The ruling by Switzerland's highest court will have repercussions that go far beyond the immediate case at hand. In the grounds for its decision, the Court held that:

  • In the case of a data transfer, if the recipient is able to identify the person concerned, the data shall be considered personal. If personal data are involved, the Data Protection Act must apply to all processing activities involving this data.

  • In the abstract, it is impossible to determine whether IP addresses, in particular dynamic ones, involve personal data or not. However, IP addresses are considered to be personal data if, based on common experience, third parties who are interested in identifying the individual user can be expected to undertake the effort to make such identification. This was certainly true in the case of Logistep, since its entire business model was premised on the identification of the individual user.

  • In processing the data it had collected, Logistep had violated the principles of purpose limitation and transparency. The issue to be decided was whether the company had provided any legal justification for its actions. In the court's opinion, a strictly systematic interpretation according to which a legal justification can only be invoked for the cases covered by paragraphs b) and c), but not a) of Article 12.2 of the Data Protection Act is not admissible, for even though the current version of sub-paragraph a) no longer refers to justificatory grounds, it does not explicitly exclude them either. The provision must therefore be interpreted in such a way that a justification for the processing of personal data in violation of the principles set out in Article 4, Article 5 paragraph 1 and Article 7 paragraph 1 of the FADP cannot as a general rule be excluded; however in this specific case, justificatory grounds may only be accepted with the greatest restraint.
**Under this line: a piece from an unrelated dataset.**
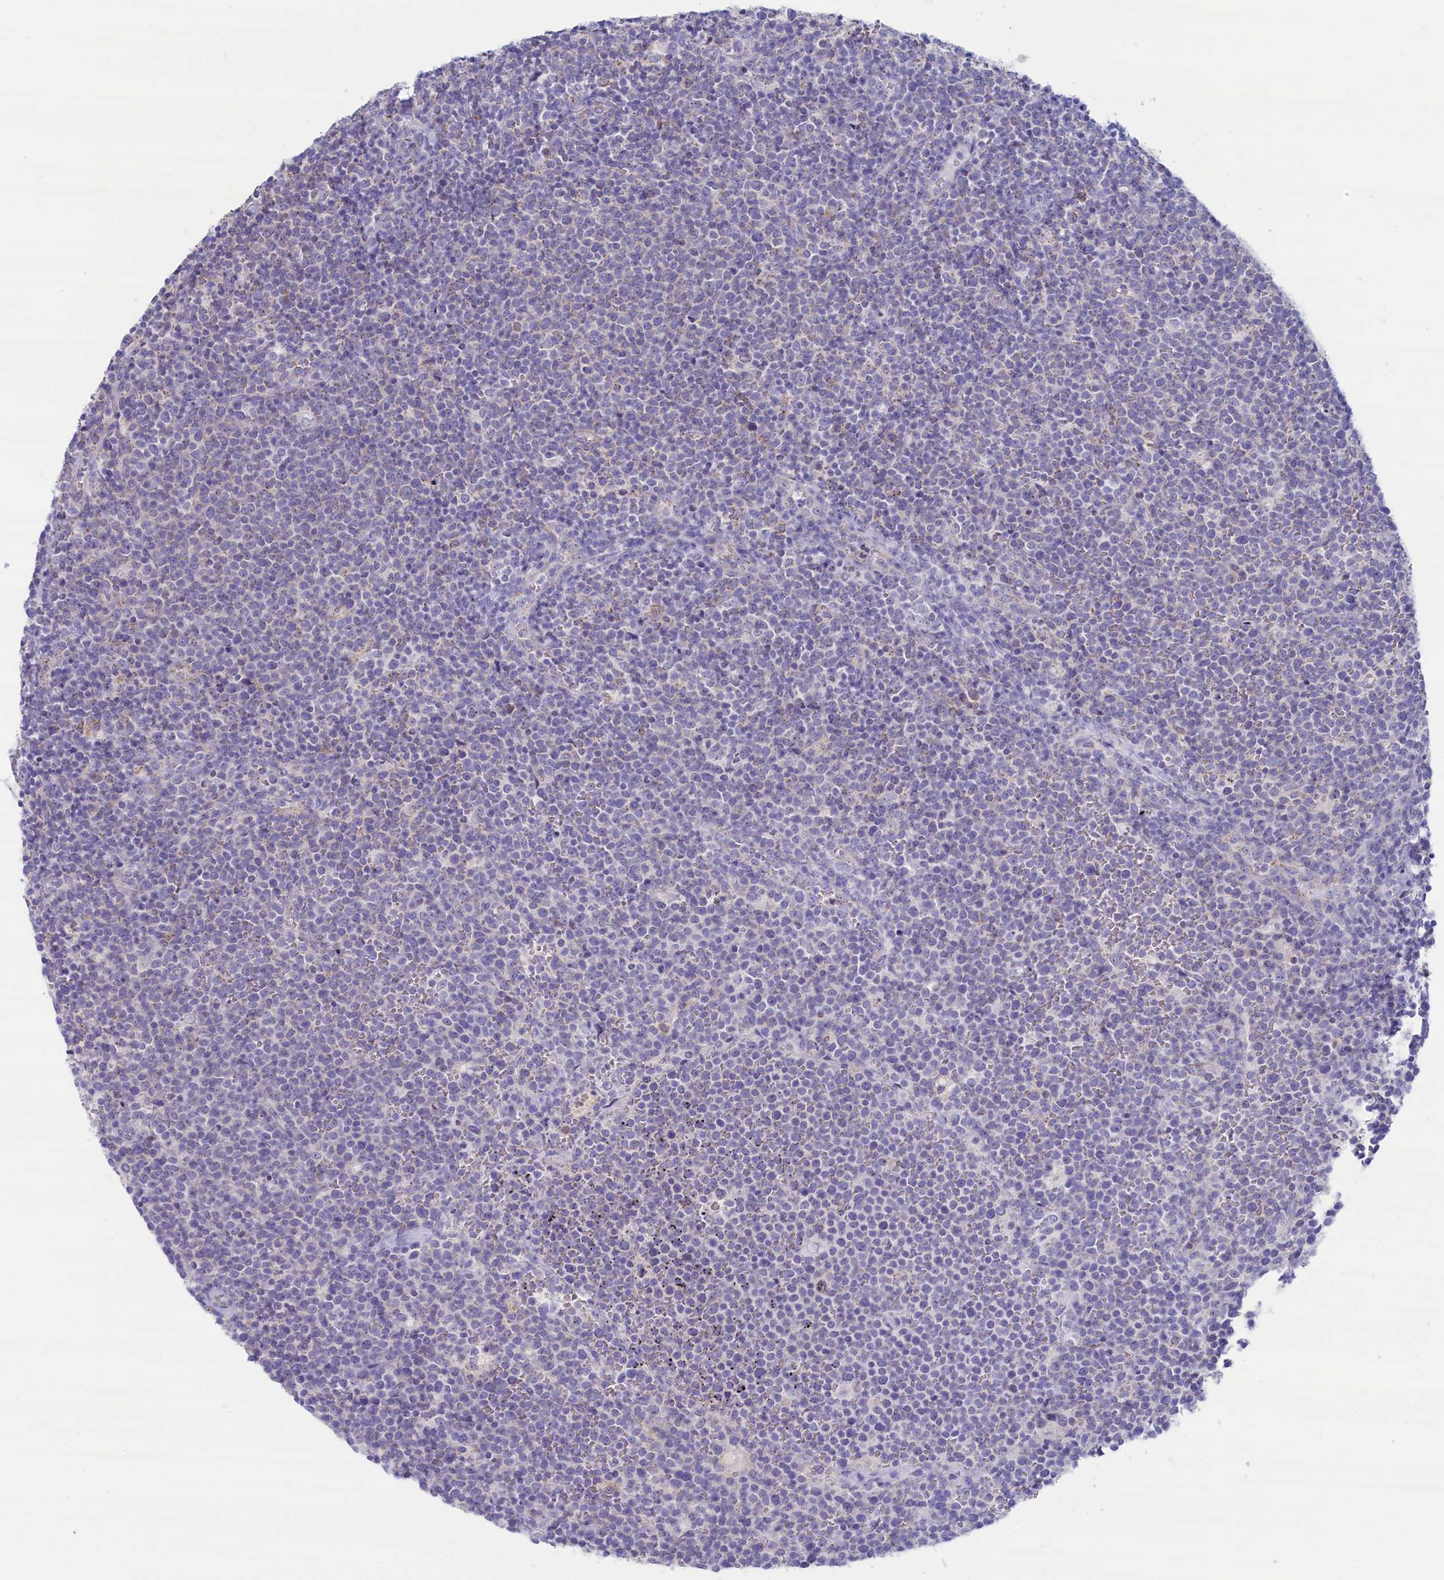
{"staining": {"intensity": "negative", "quantity": "none", "location": "none"}, "tissue": "lymphoma", "cell_type": "Tumor cells", "image_type": "cancer", "snomed": [{"axis": "morphology", "description": "Malignant lymphoma, non-Hodgkin's type, High grade"}, {"axis": "topography", "description": "Lymph node"}], "caption": "This micrograph is of high-grade malignant lymphoma, non-Hodgkin's type stained with immunohistochemistry to label a protein in brown with the nuclei are counter-stained blue. There is no staining in tumor cells.", "gene": "MPV17L2", "patient": {"sex": "male", "age": 61}}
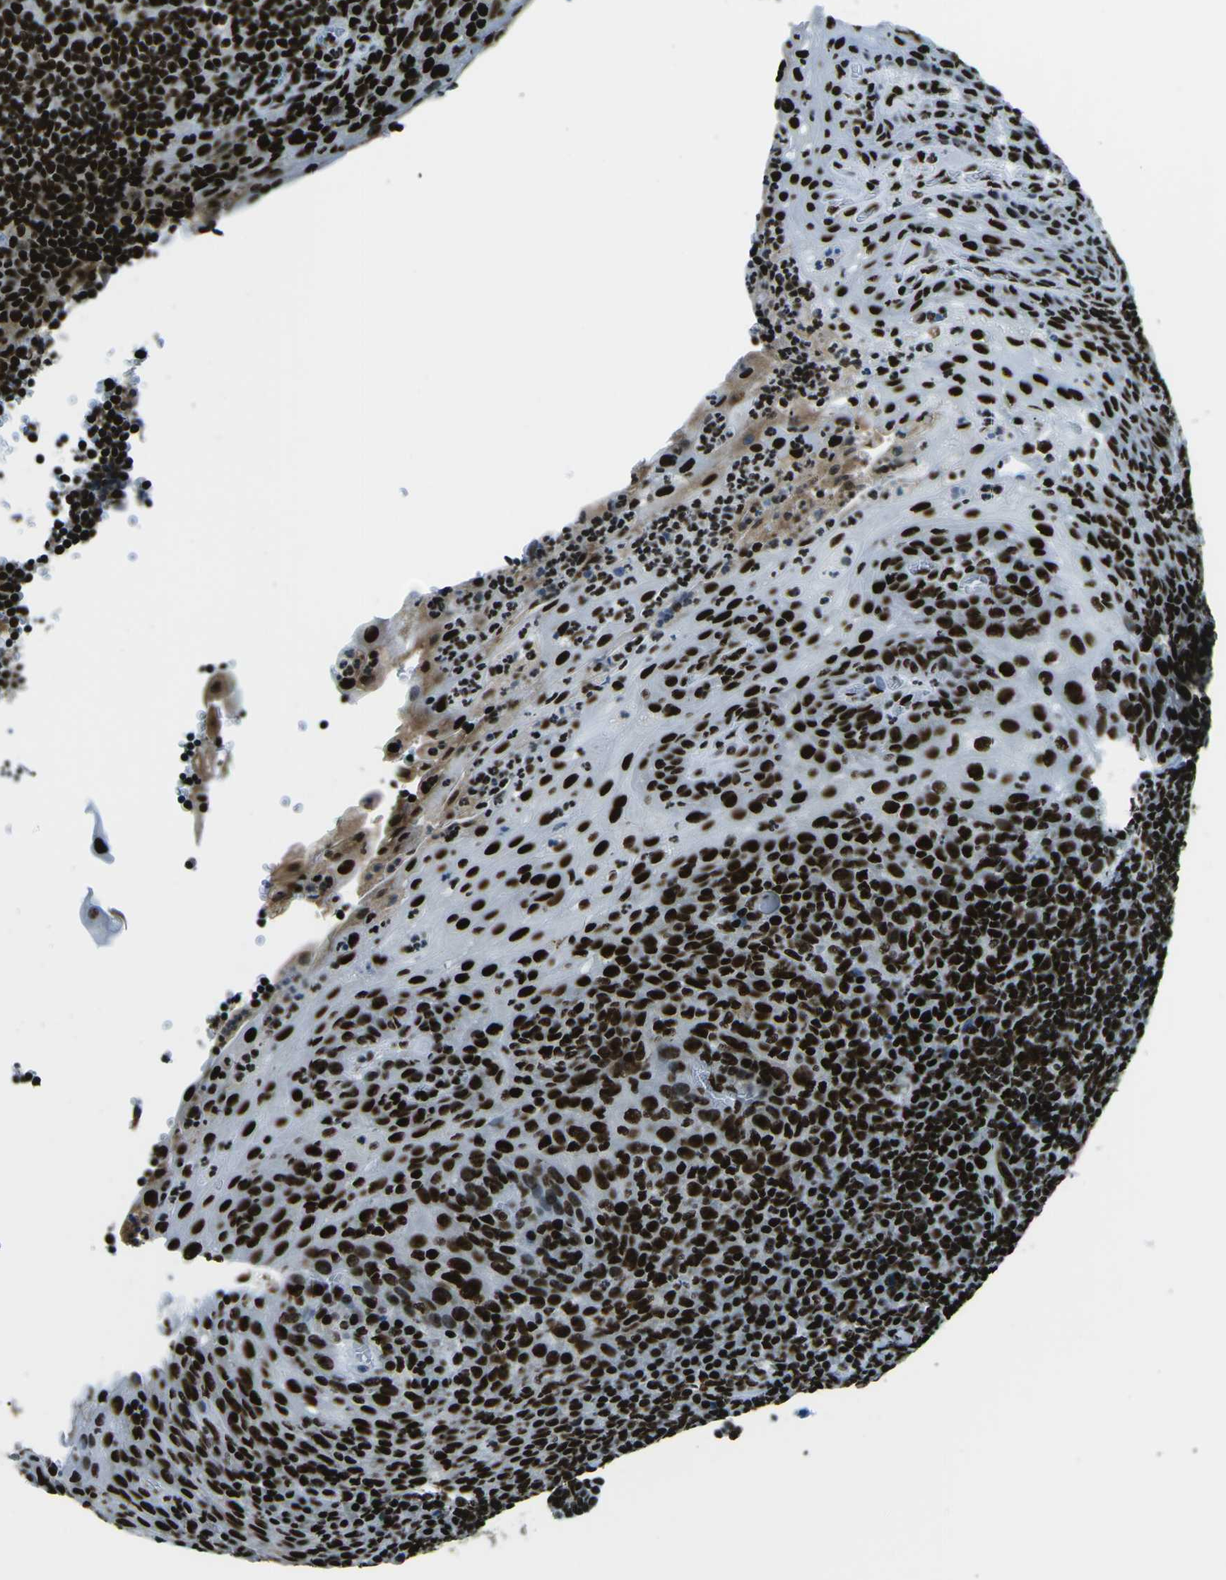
{"staining": {"intensity": "strong", "quantity": ">75%", "location": "nuclear"}, "tissue": "tonsil", "cell_type": "Germinal center cells", "image_type": "normal", "snomed": [{"axis": "morphology", "description": "Normal tissue, NOS"}, {"axis": "topography", "description": "Tonsil"}], "caption": "An image of tonsil stained for a protein reveals strong nuclear brown staining in germinal center cells. (DAB IHC with brightfield microscopy, high magnification).", "gene": "HNRNPL", "patient": {"sex": "male", "age": 37}}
  • A recommendation issued by the FDPIC aims at defending a multitude of individuals and therefore is in the public interest. This interpretation of the FDPIC's recommendations must be borne in mind when weighing up the different interests at stake in accordance with Article 13 paragraph 1 of the FADP. This is important in that a recommendation - and in particular a recommendation that is endorsed by a court of law - has an indirect effect on all individuals who apply similar methods.

  • Logistep was pursuing an economic interest in that it employed dedicated software in order to search P2P networks for copyrighted material and store user data. From a general perspective, i.e. going beyond the specific case at hand, the lack of a statutory framework creates uncertainty in terms of the type and scope of the collection and subsequent processing of data obtained from the Internet. An issue of particular concern is the fact that the storage and possible use of data outside of normal court proceedings has not been clearly defined. Even the general interest in effectively combatting copyright infringement does not counterbalance the effects of far-reaching breaches of privacy and the uncertainties surrounding the controversial methods used for data processing on the Internet.

  • The Supreme Court made it clear that it did not consider that data protection must always take precedence over copyright protection. In its opinion, it is the task of the legislator, and not the judge, to ensure that the appropriate steps are taken to guarantee copyright protection when works are distributed via the new technologies.

  • What the Supreme Court did not address was whether the law enforcement agencies are authorized to use the data collected by Logistep or not.